Pooled analysis of onapristone extended release (ONA ER) in metastatic cancer patients (pts): A review of liver safety.

Abstract

e14647 Background: ONA, a type I progesterone receptor (PR) antagonist, prevents PR activation by disrupting PR dimerization and DNA binding, and inhibits tumor progression. ONA (immediate release) has efficacy comparable to other endocrine therapies in pts with metastatic breast cancer (BC).
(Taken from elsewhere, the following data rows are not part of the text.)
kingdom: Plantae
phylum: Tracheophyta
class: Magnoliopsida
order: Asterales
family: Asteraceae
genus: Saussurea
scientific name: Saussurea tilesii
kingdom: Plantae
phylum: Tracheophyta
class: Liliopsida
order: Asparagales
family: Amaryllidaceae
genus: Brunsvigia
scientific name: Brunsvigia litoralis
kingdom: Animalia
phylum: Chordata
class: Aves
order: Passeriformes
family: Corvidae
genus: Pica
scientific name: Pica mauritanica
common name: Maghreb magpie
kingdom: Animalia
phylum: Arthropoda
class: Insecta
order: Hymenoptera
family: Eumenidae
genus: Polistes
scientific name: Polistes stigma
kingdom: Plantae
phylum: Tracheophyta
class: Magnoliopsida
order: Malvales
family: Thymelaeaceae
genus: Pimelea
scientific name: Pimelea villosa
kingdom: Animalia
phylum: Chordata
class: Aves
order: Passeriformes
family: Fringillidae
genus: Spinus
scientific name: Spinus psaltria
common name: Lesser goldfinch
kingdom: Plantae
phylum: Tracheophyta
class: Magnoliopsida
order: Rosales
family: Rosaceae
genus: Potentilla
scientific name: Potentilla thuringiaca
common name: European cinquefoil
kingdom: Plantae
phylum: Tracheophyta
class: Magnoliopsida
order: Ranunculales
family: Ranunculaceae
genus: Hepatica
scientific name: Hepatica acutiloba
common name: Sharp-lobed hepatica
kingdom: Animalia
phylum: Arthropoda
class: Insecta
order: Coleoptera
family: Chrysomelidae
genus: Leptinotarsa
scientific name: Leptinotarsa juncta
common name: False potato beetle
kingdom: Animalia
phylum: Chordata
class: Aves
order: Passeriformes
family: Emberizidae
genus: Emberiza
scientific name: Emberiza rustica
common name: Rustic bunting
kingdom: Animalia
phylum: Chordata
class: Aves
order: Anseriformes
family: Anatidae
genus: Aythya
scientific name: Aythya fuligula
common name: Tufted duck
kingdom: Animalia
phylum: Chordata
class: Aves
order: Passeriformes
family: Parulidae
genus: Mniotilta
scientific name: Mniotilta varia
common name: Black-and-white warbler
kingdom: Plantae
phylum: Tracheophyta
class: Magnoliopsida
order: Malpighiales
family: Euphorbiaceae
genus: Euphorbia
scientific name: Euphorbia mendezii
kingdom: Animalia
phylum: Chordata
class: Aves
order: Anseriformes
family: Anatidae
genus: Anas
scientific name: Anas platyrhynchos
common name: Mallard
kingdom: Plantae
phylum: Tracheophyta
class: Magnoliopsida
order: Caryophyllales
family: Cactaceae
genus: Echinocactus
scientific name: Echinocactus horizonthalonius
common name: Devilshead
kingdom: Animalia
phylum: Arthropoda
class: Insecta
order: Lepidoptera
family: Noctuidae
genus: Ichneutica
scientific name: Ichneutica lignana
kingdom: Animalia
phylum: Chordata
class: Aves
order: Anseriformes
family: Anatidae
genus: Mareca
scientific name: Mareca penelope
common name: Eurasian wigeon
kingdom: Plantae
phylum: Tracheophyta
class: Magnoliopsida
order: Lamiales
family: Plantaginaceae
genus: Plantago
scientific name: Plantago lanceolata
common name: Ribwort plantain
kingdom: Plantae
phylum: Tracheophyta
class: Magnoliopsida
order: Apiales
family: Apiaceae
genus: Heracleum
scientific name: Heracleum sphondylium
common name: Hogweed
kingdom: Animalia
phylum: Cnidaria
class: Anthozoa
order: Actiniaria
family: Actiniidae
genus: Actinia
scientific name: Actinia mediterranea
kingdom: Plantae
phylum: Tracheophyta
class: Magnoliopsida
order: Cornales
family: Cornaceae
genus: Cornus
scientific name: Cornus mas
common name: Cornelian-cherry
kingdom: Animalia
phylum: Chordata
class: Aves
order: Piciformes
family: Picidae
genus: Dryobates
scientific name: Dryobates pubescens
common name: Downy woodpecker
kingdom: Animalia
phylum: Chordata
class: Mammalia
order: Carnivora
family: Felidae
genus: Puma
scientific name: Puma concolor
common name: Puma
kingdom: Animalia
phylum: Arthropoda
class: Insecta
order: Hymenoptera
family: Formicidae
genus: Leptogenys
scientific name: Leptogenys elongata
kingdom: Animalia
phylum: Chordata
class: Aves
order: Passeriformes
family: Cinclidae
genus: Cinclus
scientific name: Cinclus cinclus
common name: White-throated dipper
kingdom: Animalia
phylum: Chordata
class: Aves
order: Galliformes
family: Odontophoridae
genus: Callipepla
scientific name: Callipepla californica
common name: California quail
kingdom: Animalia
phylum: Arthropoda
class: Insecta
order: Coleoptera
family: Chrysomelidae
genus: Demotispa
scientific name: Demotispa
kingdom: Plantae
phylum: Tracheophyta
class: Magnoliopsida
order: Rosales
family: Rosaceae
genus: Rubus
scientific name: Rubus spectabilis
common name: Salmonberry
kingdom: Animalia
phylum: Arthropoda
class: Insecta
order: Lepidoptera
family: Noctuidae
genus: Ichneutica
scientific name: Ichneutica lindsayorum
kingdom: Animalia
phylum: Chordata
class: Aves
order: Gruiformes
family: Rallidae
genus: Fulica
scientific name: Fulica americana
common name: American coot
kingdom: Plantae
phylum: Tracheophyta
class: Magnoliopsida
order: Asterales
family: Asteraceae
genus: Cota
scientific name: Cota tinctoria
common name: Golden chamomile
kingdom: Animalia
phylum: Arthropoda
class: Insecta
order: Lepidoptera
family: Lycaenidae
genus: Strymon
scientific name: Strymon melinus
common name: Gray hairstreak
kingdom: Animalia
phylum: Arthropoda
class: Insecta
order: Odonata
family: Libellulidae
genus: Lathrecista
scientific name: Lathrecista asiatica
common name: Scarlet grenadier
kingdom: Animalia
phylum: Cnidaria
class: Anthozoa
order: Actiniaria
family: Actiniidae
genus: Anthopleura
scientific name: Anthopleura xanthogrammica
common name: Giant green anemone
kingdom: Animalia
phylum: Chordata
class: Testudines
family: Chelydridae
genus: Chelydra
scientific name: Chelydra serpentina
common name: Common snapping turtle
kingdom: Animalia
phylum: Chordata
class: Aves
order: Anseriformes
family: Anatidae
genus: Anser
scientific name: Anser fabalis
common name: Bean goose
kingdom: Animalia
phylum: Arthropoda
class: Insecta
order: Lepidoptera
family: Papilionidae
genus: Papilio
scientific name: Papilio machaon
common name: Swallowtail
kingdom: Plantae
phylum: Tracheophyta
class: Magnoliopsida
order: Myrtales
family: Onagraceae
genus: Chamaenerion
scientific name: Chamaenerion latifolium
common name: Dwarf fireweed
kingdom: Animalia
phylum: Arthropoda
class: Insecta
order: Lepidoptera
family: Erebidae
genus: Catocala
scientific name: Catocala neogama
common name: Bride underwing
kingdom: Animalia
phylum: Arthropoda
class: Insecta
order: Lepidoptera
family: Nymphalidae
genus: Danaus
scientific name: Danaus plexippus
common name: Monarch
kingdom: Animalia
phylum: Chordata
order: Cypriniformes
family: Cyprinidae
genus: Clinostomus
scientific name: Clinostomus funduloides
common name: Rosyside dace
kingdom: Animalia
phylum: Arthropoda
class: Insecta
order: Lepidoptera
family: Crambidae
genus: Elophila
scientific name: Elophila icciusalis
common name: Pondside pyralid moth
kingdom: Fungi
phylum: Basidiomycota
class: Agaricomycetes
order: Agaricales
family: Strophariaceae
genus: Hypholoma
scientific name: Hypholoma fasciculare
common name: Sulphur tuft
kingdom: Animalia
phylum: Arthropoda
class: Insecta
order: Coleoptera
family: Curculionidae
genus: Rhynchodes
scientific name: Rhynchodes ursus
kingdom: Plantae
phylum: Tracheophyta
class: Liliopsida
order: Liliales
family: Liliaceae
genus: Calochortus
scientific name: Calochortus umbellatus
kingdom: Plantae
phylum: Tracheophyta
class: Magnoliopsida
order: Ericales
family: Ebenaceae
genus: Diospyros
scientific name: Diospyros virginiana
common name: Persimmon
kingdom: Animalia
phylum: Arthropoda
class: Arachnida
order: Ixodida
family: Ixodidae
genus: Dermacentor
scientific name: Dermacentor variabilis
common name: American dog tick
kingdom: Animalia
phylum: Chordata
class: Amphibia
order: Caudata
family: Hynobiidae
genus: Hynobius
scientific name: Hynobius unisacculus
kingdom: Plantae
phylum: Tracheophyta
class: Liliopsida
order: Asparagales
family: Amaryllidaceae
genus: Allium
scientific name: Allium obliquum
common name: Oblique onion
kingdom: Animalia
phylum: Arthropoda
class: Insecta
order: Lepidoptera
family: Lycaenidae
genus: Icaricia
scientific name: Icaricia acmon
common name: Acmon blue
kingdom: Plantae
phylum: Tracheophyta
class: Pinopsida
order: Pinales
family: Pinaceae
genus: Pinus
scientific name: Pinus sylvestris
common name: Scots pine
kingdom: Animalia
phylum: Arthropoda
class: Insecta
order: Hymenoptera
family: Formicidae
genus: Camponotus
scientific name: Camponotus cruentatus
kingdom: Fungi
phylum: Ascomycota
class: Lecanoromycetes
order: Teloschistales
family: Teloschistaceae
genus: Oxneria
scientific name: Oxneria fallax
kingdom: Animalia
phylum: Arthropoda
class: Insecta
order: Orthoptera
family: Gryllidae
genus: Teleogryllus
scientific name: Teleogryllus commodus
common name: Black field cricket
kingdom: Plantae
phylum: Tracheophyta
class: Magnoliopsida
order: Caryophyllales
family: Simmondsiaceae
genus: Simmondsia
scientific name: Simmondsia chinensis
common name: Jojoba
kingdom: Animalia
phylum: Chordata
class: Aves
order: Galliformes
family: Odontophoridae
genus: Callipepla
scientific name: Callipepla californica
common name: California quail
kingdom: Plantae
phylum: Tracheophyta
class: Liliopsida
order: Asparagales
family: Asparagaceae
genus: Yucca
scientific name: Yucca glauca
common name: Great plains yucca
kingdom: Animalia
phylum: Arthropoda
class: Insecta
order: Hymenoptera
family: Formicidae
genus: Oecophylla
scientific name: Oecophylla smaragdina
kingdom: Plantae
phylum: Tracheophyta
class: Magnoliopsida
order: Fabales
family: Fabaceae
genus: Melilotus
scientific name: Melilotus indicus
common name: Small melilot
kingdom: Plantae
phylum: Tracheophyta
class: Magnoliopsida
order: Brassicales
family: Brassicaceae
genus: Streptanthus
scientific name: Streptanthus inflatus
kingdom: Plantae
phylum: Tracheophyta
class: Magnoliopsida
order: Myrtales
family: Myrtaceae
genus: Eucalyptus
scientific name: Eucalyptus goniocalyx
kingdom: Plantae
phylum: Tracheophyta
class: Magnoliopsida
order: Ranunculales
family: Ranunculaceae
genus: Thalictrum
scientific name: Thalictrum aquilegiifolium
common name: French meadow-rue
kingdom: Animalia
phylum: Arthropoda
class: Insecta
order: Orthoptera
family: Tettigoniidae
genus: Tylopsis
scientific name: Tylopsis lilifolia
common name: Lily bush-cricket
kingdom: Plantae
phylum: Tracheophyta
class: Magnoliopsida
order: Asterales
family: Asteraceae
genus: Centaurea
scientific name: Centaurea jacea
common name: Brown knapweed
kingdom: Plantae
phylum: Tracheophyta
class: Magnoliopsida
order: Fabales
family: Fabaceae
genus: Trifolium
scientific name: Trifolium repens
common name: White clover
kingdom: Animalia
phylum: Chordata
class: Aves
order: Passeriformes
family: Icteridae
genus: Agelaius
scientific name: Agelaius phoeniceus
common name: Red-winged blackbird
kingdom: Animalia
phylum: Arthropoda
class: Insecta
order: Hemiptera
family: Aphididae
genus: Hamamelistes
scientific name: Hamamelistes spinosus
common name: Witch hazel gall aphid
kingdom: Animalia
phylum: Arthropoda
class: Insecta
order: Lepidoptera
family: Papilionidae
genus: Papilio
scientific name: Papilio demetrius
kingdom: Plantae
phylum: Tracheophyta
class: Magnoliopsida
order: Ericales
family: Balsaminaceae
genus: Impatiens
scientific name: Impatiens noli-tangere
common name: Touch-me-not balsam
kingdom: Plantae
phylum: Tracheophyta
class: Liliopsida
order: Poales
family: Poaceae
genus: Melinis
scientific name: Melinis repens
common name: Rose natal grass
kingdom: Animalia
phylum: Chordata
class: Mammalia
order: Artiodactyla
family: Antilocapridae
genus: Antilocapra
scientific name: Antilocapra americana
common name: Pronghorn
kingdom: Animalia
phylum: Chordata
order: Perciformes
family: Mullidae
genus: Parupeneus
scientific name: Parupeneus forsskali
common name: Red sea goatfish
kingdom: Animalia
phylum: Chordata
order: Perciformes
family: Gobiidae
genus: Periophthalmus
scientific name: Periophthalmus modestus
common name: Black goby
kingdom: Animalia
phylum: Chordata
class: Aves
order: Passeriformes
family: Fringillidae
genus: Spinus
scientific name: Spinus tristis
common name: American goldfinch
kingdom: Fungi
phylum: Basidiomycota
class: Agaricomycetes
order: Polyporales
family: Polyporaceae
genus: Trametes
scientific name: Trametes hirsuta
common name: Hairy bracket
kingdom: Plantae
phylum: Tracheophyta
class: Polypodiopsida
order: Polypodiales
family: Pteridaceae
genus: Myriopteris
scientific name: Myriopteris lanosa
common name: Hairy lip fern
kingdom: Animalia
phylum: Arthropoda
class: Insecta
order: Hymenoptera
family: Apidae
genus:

The only notable toxicity was transient elevation in liver chemistries in some pts. In 2 clinical trials, ONA ER was given to 88 cancer pts who underwent frequent liver chemistry monitoring. Methods: We pooled and reviewed all liver safety data from 2 trials. A hepatologist (PBW) reviewed all pts with either a hepatobiliary SOC AE or who experienced an elevation > ULN of any liver-related laboratory test. Results: Of 88 pts who received ONA ER for a median 8 weeks (3-51), 59% were female, median age 68 (36-89), 99% Caucasian, 28% had liver metastases (mets), 48% bone mets and 17% also took abiraterone (ABI), which has liver toxicity. 54 pts (61%) experienced any ONA ER-related AE. More AEs were seen in ABI pts (67%), those with liver mets (72%) and BC (76%).. In terms of liver-related TEAEs, overall 10% of pts had ALT and 13% AST elevations, while 20% pts with liver mets had raised ALT/AST and 29% of BC pts. Overall 15% pts had G3 TEAEs, compared to 28% pts with liver mets, mostly due to increased GGT (24%), which has unclear clinical impact. There were no discontinuations for LFT elevations. A relationship between the liver events and ONA ER was judged to be unlikely in each subject, except one. This event was detected at day 29 of treatment and consisted of a marked rise in serum GGT and alkaline phosphatase with only a moderate rise in serum ALT (peak – 262). These abnormalities improved quickly after stopping ONA but recurred on reintroduction: these events are not serious by international criteria and the pt was able to continue ONA at a lower dose for 40 weeks without recurrence Conclusions: The safety experience for ONA ER has been reassuring but must continue to be characterized. For new ONA ER studies, weekly liver chemistry monitoring is planned for the first 4 weeks with Q2W monitoring thereafter. The occasional G3 elevations in serum AST, ALT or bilirubin will prompt interruption, but re-starting treatment at a lower dose should be possible for most pts. Clinical trial information: NCT02052128 and NCT02049190.